Auch in Deutschland machen die vollen Lager noch immer zahlreichen Unternehmen zu schaffen. Bei Sartorius sind die Lagerbestände der Kunden aus der Pharmaindustrie durch das Hamstern während des Pandemie-Booms weiterhin hoch. Bei den Valoren wird seit rund zwei Jahren jeder Erholungsversuch gnadenlos verkauft. Heute Mittwoch erschüttert zudem eine Gewinnwarnung des Wechselrichterherstellers SMA Solar die Aktien. Auch hier der Grund: hohe Lagerbestände bei den Kunden.

Bereits am Montag schockte der Medizintechnikkonzern Carl Zeiss Meditec die Börse mit einer Gewinnwarnung. Das Unternehmen, das u. a. Instrumente für die Augenuntersuchung und Intraokularlinsen herstellt, leidet vor allem unter dem Abbau von Lagerbeständen in China. Zusätzlicher Gegenwind kommt nun durch die langsamer als erwartet verlaufende Einführung der neuen staatlichen Vergabesysteme für Intraokularlinsen in China. Für das laufende Geschäftsjahr rechnet man nur noch mit rund 2 Mrd. € Umsatz, zuvor wurden bis zu 2,15 Mrd. angepeilt. Auch in den USA scheinen die Bestellungen auszubleiben, wo das Management ein «härteres Investitionsklima» wahrnimmt.

Das ist insofern bemerkenswert, als dass von Konkurrent Alcon bei der Ergebnispräsentation von vor rund vier Wochen derartige Stimmen nicht zu vernehmen waren. Deren Aktien haben trotz der Hausse in den vergangenen Wochen und Monaten auf die Gewinnwarnung von Carl Zeiss Meditec kaum reagiert.

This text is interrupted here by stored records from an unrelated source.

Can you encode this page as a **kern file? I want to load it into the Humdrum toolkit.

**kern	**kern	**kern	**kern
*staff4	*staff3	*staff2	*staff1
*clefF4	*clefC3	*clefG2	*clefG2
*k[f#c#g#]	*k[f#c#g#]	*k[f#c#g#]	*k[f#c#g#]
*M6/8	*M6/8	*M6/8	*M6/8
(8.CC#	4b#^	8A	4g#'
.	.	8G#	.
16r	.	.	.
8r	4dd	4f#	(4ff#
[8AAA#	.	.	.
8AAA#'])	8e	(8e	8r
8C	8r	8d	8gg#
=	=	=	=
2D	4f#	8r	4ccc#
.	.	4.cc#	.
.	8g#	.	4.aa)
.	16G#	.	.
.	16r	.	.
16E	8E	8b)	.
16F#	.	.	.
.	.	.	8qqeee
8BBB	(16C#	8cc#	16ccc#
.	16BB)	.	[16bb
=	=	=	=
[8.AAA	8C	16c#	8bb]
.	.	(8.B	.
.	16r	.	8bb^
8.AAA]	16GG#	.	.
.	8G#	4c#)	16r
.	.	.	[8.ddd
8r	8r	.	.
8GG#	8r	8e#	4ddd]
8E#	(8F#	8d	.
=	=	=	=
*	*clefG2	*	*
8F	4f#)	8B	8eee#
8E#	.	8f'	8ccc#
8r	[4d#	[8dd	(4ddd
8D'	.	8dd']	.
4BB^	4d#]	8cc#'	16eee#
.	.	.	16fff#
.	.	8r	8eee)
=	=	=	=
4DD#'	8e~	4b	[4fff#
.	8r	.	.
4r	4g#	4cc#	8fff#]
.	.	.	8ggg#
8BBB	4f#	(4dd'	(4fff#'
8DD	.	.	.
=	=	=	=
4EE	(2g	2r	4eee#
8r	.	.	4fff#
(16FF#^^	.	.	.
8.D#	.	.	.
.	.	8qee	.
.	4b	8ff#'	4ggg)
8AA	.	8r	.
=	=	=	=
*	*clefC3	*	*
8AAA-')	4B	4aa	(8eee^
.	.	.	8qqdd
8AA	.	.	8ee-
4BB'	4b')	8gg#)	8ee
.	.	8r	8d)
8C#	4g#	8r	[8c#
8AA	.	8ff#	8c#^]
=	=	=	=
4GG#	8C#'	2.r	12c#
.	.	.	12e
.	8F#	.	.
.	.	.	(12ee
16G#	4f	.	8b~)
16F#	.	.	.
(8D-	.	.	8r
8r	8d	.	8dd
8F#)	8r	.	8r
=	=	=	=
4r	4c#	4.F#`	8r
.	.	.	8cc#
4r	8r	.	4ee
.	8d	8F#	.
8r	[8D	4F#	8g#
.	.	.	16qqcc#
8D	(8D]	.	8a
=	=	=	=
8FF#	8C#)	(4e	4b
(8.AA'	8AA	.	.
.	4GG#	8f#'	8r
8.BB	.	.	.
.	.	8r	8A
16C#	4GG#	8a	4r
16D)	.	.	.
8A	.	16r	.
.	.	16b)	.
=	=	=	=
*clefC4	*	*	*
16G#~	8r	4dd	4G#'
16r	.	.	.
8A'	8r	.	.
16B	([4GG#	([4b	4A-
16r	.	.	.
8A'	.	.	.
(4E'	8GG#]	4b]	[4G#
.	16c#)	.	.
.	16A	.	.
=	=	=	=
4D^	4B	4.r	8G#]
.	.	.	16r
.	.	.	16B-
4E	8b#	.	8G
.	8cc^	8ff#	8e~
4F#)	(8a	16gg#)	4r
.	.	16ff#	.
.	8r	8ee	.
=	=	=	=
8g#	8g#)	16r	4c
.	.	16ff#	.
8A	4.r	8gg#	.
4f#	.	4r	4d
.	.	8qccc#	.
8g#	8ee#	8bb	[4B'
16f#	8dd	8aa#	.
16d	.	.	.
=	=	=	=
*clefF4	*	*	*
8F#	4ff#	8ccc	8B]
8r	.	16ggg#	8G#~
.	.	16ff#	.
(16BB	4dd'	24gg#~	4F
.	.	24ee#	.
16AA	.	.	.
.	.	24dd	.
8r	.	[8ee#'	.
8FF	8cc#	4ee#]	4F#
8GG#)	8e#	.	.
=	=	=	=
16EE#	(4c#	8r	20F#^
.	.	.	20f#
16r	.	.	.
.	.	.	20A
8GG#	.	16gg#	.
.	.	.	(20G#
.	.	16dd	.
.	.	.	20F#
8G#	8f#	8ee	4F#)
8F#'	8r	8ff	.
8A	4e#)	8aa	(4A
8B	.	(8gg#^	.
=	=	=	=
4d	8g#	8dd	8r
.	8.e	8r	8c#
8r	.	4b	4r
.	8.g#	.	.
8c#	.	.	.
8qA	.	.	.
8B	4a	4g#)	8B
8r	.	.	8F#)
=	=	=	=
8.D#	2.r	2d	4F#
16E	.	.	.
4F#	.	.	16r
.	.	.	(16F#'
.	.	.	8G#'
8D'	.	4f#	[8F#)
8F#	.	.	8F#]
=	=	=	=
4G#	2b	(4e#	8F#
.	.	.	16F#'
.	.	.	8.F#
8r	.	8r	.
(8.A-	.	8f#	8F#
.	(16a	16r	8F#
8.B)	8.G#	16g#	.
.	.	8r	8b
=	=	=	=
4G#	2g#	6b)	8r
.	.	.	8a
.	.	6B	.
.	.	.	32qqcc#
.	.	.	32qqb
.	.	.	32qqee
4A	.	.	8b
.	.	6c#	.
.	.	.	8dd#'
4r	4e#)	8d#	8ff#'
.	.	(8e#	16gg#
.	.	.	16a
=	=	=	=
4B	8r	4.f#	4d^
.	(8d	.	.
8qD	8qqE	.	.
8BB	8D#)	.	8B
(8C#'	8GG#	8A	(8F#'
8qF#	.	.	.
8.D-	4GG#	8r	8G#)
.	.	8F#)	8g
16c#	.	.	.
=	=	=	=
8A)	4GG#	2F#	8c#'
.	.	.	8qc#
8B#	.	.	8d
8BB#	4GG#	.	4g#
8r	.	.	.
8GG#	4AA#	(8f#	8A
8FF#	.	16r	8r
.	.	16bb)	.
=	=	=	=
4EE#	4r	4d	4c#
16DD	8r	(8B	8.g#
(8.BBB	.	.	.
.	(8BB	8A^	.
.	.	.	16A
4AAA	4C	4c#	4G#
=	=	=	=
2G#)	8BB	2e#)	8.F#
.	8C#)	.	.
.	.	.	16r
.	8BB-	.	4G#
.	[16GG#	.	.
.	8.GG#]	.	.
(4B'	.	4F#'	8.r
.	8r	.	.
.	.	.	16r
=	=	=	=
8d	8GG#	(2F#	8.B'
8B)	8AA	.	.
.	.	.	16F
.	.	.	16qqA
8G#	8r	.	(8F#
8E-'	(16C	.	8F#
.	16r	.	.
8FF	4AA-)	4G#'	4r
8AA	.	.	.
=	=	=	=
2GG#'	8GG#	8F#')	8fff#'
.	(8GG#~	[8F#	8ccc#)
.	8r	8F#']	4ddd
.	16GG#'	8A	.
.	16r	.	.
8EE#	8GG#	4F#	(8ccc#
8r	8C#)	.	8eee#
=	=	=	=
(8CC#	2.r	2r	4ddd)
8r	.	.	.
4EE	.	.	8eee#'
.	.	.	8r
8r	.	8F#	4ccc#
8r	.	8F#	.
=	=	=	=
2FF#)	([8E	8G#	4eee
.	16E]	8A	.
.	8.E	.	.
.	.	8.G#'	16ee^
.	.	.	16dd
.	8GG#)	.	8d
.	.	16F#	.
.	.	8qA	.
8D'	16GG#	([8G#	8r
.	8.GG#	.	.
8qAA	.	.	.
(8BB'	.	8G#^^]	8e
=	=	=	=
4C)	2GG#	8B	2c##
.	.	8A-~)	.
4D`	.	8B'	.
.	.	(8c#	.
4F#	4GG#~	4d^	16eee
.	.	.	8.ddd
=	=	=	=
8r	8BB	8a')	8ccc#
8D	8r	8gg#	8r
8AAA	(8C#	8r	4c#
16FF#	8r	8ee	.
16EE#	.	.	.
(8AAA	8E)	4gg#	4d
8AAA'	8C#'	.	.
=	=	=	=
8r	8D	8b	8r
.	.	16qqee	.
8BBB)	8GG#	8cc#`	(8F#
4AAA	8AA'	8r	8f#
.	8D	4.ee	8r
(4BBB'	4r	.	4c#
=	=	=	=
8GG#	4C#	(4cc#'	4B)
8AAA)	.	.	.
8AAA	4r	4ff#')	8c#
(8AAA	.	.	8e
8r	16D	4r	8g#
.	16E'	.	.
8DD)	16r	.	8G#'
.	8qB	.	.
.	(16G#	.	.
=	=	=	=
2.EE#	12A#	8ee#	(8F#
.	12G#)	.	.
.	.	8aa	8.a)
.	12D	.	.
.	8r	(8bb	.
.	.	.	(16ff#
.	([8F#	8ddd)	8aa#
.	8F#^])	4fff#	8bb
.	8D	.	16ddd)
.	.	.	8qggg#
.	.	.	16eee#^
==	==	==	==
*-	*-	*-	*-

Das Kursminus von über 20% bei den Deutschen dürfte auch darauf zurückzuführen sein, dass das Management bis zuletzt Optimismus versprühte. Die Analysten wurden mit ihren Schätzungen folglich auf dem falschen Fuss erwischt.

Festzuhalten bleibt: Der Lagerabbau bei Kunden ist noch nicht ausgestanden. Viele Unternehmen hoffen offiziell weiterhin auf eine Besserung im zweiten Halbjahr. Es würde nicht überraschen, wenn in den nächsten Wochen und Monaten weitere Enttäuschungen folgen. Momentan zeigt sich die Schwierigkeit, mit der Anlegerinnen und Anleger vor allem bei zyklischen Werten konfrontiert sind. Die Visibilität ist naturgemäss schlecht, zeigt sich jedoch eine Besserung, reagiert die Börse in der Regel meist schnell.